Jan 7, 2015; Los Angeles, CA, USA; Los Angeles Clippers guard Chris Paul (3) passes the ball away from Los Angeles Lakers guard Kobe Bryant (24) during the game at Staples Center. Mandatory Credit: Richard Mackson-USA TODAY Sports
The deal that would have brought the veteran contracts of Lamar Odom, Kevin Martin, Goran Dragic and Luis Scola to New Orleans was permanently shelved by Stern. In its place were the rookie deals of Eric Gordon and Al-Faruoq Aminu. Chris Kaman in the last year of his deal was sent to New Orleans as well as draft picks.
It worked. Within six months, the Hornets were sold for $338 million dollars to Tom Benson, owner of the New Orleans Saints (NFL). The Hornets got the #1 pick in the Draft Lottery, handing them Anthony Davis, even though they were lottery underdogs. They only had a 13% chance to finish first but when David Stern is on your side…
If it sounds like a conspiracy it was worse than that.
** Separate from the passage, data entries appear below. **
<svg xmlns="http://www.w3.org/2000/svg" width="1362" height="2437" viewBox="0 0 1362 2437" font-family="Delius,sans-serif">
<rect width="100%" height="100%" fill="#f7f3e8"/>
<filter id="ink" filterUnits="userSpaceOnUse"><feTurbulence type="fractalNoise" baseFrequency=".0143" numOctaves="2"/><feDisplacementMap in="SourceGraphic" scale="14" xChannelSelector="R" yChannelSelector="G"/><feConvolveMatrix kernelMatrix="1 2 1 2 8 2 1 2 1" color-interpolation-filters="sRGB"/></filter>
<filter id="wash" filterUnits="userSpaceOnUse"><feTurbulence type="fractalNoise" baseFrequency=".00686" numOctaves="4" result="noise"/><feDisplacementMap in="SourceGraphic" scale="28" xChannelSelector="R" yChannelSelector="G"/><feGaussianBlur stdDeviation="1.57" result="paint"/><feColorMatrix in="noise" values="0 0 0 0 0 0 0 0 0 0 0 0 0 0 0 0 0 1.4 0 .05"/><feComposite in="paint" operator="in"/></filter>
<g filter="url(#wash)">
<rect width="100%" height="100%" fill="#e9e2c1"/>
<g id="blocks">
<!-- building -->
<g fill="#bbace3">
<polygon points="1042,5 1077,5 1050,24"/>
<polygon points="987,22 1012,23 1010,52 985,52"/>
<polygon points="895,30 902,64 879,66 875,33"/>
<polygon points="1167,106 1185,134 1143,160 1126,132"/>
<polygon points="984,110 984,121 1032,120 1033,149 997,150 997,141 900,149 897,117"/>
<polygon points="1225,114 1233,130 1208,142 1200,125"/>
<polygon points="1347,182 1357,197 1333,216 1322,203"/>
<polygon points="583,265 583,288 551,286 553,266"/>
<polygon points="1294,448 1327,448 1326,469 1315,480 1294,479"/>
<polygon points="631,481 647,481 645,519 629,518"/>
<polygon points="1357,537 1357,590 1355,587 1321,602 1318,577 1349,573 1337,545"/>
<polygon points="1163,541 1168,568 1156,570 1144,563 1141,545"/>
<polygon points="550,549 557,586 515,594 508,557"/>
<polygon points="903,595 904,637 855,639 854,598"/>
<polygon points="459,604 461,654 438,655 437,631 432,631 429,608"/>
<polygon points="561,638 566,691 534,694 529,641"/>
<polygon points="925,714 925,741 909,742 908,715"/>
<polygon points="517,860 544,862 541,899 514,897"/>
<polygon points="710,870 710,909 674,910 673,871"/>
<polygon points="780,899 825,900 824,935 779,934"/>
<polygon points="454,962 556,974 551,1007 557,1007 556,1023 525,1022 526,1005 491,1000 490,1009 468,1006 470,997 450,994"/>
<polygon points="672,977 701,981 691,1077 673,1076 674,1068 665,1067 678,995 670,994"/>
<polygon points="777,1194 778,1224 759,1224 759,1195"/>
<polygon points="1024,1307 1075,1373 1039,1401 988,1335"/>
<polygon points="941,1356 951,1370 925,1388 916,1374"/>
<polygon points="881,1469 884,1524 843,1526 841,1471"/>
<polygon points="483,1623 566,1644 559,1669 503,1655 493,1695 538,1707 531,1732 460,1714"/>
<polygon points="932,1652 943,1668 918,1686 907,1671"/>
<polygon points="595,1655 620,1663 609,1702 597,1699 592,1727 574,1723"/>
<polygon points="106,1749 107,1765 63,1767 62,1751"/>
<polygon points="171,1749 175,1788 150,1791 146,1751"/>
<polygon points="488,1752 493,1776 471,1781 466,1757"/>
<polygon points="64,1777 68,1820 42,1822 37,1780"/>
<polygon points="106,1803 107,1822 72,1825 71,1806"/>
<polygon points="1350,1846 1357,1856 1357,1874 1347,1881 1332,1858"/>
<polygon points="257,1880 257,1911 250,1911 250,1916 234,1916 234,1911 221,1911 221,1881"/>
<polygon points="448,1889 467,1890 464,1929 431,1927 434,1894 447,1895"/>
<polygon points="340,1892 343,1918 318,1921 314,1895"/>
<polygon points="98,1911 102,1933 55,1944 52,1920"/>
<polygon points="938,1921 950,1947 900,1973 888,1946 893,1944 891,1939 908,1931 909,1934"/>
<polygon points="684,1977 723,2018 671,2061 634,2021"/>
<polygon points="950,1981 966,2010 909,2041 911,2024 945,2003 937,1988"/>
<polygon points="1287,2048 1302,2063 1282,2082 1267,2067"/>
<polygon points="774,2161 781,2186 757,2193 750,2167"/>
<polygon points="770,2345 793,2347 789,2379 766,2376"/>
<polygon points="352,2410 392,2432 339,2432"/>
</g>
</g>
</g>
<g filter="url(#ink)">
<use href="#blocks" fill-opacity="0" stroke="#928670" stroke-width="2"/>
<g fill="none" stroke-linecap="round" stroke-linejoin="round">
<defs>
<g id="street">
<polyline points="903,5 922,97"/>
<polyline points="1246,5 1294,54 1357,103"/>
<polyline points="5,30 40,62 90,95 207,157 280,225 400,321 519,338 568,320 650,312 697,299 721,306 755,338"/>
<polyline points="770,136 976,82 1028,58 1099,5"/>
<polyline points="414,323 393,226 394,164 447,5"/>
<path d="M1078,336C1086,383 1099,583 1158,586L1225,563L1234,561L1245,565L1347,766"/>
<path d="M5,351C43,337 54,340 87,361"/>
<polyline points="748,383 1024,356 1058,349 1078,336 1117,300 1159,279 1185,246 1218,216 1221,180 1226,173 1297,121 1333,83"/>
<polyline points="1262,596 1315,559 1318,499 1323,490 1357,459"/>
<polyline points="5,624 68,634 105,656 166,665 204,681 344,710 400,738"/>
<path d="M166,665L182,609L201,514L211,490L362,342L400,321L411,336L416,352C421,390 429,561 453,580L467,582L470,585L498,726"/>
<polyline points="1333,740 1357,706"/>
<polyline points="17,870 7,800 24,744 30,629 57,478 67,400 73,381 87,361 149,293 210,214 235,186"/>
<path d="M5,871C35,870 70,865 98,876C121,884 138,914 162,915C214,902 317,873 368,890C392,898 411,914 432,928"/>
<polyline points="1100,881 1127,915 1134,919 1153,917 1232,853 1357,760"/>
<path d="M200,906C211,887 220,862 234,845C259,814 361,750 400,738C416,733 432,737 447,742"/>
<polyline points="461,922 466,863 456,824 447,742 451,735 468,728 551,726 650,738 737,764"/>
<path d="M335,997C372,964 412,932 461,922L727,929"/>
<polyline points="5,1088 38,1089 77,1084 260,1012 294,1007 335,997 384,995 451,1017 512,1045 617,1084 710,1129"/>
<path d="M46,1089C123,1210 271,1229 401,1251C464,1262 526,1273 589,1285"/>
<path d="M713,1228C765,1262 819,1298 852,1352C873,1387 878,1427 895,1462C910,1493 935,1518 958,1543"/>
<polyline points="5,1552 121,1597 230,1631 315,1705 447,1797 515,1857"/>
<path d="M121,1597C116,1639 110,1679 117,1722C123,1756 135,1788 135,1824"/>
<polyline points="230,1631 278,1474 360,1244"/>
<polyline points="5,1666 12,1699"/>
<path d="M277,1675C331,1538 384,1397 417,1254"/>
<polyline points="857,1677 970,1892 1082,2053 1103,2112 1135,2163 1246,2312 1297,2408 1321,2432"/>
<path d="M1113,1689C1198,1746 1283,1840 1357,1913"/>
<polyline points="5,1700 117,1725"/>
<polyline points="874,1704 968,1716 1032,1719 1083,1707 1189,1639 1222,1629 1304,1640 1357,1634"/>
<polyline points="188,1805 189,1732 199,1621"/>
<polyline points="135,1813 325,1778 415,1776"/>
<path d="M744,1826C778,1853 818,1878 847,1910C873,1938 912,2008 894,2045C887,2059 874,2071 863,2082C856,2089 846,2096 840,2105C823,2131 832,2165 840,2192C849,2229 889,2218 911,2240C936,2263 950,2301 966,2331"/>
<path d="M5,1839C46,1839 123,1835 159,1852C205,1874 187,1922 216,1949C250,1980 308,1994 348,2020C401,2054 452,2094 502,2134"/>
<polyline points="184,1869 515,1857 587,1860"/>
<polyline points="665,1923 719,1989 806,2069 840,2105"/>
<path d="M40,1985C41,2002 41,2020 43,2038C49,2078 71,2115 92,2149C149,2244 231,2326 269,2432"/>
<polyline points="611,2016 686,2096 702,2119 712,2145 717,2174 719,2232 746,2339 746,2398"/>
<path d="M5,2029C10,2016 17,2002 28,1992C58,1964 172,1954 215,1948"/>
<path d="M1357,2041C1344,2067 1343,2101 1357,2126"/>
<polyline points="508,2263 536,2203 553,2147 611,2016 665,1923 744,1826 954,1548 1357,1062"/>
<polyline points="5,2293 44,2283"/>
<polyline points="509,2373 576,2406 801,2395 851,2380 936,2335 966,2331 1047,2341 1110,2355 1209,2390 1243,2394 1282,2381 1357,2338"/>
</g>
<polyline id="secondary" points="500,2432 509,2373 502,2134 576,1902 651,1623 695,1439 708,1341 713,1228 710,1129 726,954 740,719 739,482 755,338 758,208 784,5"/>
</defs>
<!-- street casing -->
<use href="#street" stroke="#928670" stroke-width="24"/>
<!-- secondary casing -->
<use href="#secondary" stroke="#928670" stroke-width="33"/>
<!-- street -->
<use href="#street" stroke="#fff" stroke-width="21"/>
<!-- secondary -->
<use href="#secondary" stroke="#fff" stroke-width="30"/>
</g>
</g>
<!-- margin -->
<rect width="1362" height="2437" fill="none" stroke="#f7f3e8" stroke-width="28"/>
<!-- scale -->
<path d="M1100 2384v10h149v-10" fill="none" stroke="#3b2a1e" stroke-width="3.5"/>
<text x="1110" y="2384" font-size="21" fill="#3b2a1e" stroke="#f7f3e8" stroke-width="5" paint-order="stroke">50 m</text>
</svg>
A conspiracy is something imagined with only small truths pointing to damage. For the Lakers, the damage was real. Lamar Odom was never the same. He couldn’t pretend the trade that was voided was a trade that never happened. Unable to recover from the rejection, he wanted out and the Lakers accommodated him. Lamar played in Dallas but his heart was not in it because his heart was broken.
Pau Gasol returned to the team in the professional way he does just about everything. But the trade was a sobering lesson. It was one small cut in a series of cuts he would sustain over the next few years upon hearing his name in trade rumors over and over again. He forgave but he didn’t forget and in the end he didn’t really forgive either.
The Lakers won their first round playoff series in May of 2012. No one would have expected or predicted it would be their last playoff series victory.
This is the enduring legacy of David Stern in Los Angeles. He stole from the Lakers like he was some NBA version of Robin Hood. He turned the Hornets/Pelicans into a contender of the future by getting them the #1 pick. He made the NBA $300 million dollars richer in the deal. And the Lakers got hosed.
It was power that started this David Stern mess and it was power that ended it. Someone once said, “Power corrupts.” Were they talking about David Stern when they followed that up with, “absolute power corrupts absolutely.”